Coladeros

Cuando, hace tres siglos, Rousseau propugnó la necesidad de un contrato social, es decir, de que todos los que vivimos en sociedades avanzadas aceptáramos que hay unas normas que tienen que cumplirse si queremos crear una convivencia, se hizo imprescindible el desarrollo un estado de derecho. Quizá fue aquello lo que llevó a Kant a asegurar que la razón garantizaba que el hombre, por fin, había llegado a su mayoría de edad. Sin embargo, la posmodernidad líquida que nace en el siglo XXI ha sido incapaz de mantener firmes esos pilares. La Revolución Francesa fue el resultado de que las clases altas se desentendieran de ese contrato, igual que ahora. El actual fenómeno de osteoporosis democrática y social ha ido eliminando las normas y convenciones sobre las que se asienta todo, y existe la percepción generalizada de que hemos el estado de derecho sólo sirve para abolir el derecho. El problema radica en que la justicia, en la práctica, es decir, en la forma en que se aplica, supone un problema antes que una solución. Eso lo saben muy bien quienes ocupan los lugares de preponderancia y responsabilidad. El menor de 18 años, cometa los crímenes que cometa, es impune. El político, al parecer, también es impune. Qué pocos han pagado por sus culpas. Ni Griñán, ni Chaves. Montoro quizá no llegue a sentarse en el banquillo. Los del caso Gurtel fueron condenados porque eran segundones, gente de poca monta. Se les metió en la cárcel para crear una pantalla que impidiera que la justicia llegara a la política. Montoro luce todavía en el pecho las Grandes Cruces que se le concedieron.

            Esta clara desaparición del contrato social nos ha traído aquí, y quizá el mayor síntoma de esa desaparición sean los coladeros que vemos en todos los planos laborales y sociales.
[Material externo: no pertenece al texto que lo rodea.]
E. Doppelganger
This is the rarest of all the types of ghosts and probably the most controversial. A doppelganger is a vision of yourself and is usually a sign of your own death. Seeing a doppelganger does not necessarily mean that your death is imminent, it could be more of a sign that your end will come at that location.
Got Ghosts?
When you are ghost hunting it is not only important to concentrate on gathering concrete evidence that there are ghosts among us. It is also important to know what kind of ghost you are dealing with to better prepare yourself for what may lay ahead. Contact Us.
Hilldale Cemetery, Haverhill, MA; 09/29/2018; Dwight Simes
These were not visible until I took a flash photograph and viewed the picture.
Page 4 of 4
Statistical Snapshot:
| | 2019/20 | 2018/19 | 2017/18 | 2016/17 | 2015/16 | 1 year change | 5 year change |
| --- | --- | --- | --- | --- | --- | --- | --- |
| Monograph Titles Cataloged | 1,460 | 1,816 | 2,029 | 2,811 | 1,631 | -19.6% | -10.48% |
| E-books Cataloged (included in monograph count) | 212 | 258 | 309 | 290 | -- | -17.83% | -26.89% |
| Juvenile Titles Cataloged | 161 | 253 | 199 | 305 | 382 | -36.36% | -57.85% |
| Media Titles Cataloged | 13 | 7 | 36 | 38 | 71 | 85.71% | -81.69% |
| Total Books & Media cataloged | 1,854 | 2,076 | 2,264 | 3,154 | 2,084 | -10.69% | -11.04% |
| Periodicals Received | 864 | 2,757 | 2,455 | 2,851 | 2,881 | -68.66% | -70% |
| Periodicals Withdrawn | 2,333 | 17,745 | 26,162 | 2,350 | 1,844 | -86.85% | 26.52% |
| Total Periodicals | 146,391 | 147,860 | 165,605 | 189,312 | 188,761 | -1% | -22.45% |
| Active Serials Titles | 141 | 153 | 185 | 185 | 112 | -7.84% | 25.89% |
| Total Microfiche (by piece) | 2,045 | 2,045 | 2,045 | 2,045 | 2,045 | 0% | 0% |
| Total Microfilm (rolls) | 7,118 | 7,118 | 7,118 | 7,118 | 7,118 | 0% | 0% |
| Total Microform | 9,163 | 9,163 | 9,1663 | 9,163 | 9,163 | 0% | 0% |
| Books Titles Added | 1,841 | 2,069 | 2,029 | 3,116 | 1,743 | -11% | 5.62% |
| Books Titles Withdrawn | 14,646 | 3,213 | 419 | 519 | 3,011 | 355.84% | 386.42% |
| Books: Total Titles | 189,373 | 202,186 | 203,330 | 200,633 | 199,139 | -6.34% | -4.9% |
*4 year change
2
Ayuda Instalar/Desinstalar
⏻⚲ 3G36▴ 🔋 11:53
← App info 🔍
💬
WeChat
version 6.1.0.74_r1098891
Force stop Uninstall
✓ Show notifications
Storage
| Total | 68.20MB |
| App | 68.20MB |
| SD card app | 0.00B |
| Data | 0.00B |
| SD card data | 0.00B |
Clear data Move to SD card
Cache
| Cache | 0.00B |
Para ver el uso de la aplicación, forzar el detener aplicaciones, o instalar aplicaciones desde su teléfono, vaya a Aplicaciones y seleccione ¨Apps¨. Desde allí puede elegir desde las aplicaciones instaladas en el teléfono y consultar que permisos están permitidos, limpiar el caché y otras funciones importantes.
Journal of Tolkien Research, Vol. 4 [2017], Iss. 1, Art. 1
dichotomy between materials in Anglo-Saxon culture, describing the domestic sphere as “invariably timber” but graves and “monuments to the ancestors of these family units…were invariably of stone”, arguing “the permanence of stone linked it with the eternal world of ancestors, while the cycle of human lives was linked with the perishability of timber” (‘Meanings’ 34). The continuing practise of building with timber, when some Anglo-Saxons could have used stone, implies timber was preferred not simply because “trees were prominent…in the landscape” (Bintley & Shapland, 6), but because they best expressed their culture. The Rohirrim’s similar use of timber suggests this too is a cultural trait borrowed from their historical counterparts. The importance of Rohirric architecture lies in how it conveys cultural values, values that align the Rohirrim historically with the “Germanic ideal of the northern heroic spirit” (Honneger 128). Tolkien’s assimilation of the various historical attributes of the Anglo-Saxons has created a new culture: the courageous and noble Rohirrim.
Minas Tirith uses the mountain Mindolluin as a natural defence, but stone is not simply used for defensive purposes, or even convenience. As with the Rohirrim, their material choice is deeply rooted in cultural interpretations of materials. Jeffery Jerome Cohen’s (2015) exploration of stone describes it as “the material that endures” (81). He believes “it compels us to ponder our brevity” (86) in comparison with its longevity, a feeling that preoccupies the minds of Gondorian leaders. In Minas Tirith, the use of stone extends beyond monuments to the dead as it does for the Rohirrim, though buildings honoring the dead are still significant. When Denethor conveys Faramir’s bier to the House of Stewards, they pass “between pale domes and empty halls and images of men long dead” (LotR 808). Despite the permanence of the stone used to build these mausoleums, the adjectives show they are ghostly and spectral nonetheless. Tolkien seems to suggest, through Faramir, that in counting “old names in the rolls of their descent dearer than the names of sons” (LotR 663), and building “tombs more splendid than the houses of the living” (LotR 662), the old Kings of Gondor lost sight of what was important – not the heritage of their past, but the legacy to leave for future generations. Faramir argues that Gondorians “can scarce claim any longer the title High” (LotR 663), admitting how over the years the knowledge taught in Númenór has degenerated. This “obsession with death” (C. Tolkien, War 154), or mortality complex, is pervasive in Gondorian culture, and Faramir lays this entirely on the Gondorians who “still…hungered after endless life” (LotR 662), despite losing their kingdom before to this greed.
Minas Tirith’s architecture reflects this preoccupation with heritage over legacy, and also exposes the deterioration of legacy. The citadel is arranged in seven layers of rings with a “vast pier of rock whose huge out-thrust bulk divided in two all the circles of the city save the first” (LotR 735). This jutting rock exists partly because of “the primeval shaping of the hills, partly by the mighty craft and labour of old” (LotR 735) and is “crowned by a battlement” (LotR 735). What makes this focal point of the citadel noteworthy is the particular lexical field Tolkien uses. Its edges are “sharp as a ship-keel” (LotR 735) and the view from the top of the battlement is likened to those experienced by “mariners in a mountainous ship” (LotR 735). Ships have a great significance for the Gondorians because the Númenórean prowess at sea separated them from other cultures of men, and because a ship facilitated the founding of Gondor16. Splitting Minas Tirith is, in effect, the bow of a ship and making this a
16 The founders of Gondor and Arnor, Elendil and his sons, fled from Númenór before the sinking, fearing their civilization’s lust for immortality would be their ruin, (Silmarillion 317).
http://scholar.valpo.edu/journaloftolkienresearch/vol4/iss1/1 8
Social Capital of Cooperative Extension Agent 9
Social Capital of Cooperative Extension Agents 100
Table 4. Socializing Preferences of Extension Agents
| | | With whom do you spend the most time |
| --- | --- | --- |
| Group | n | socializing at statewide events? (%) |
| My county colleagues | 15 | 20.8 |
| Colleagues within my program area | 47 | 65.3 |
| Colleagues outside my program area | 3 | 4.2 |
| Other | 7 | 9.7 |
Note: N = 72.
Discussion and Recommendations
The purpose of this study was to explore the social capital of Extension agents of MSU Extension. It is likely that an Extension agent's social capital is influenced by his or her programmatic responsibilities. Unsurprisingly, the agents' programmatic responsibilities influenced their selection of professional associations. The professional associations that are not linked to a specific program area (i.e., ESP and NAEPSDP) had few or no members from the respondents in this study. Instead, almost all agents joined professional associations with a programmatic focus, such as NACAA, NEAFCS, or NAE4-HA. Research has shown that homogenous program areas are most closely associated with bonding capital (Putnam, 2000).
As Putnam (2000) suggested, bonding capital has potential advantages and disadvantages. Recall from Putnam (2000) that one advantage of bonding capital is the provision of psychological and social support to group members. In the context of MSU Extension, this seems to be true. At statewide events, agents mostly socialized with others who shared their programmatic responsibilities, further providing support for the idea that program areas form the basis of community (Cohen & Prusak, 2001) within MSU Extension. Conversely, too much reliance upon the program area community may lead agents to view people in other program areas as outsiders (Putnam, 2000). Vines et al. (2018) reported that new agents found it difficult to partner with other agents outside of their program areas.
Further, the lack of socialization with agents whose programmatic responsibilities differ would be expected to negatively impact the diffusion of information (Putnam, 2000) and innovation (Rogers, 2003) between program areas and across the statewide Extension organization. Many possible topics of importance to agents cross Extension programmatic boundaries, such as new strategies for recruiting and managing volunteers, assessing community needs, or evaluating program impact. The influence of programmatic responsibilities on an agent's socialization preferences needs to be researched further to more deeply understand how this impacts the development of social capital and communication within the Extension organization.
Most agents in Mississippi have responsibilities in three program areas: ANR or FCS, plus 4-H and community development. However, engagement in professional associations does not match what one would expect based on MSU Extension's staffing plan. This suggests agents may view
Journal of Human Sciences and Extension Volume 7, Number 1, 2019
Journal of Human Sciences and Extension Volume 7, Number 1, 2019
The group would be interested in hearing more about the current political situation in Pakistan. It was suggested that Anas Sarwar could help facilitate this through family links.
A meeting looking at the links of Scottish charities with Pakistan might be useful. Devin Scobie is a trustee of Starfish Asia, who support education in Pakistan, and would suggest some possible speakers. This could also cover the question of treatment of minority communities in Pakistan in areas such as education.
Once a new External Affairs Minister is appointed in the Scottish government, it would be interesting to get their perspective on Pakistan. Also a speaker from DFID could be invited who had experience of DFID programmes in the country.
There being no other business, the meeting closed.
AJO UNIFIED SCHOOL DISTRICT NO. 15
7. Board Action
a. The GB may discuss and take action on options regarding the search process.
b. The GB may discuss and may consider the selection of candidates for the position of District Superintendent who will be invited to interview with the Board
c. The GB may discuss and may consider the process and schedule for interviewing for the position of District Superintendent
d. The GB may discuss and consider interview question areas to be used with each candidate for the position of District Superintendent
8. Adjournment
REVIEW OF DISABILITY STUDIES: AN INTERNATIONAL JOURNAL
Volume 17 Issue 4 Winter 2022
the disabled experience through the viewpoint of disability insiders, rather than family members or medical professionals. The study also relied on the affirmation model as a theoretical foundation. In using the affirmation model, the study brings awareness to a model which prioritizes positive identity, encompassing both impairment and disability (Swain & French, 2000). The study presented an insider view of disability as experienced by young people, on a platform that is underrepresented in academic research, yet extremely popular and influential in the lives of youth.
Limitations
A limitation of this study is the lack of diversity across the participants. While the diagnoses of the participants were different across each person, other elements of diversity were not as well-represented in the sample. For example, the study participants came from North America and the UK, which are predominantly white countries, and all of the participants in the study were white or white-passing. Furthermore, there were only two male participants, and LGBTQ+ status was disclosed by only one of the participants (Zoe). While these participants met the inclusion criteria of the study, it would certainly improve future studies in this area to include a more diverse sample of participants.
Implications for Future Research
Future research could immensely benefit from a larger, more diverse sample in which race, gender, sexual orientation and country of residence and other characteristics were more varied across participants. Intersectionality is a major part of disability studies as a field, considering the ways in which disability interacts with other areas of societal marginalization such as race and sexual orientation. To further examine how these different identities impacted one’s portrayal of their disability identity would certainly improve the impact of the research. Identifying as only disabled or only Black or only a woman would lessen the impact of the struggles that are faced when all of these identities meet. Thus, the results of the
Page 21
Se pretende ya que las oposiciones no sirvan para separar a los capaces de desempeñar una función de los que no lo son. El último intento de reforma judicial, que ha tratado de meter en la administración de justicia, con criterios puramente políticos, a 1004 jueces y fiscales, y por lo cual se han puesto en huelga varias asociaciones de jueces y fiscales -curiosamente, y esto es lo grave, no las más cercanas al gobierno-, parece que socaba la independencia judicial. El propio sistema educativo ya no valora lo que el alumno sabe, sino lo feliz que es o debería ser. Todos son coladeros. Nadie tiene que demostrar que sirve para algo. El propio garantismo de la ley propicia que la víctima no pueda defenderse. Un okupa, un ladrón, un violador o un asesino parecen, ante la ciudadanía, más protegidos que sus víctimas y, de hecho, la defensa propia a menudo se vuelve una agravante a la hora de repeler cualquier ataque que sobrevenga sobre cualquiera. Vivimos en un país que definieron muy bien aquellos versos de la canción de Radio Futura: Vas por ahí sin prestar atención/ y cae sobre ti una maldición.

            La separación de poderes es sólo aparente. Todo tiene un origen y un fin político. Es a la política a la que menos le interesa esa separación sagrada. Se transmite a la población la creencia de que también es impune, igual que los políticos. A todos nos protege una especie de aforamiento: a los poderosos, a los evasores de impuestos, pero también al alumno que no quiere estudiar, al niño que mata a su progenitor porque no le compra un teléfono móvil. Miramos al Parlamento, pero no comprendemos las leyes que aprueba, ni estamos de acuerdo con ellas. Todos los partidos fracasan, porque sólo hacen política.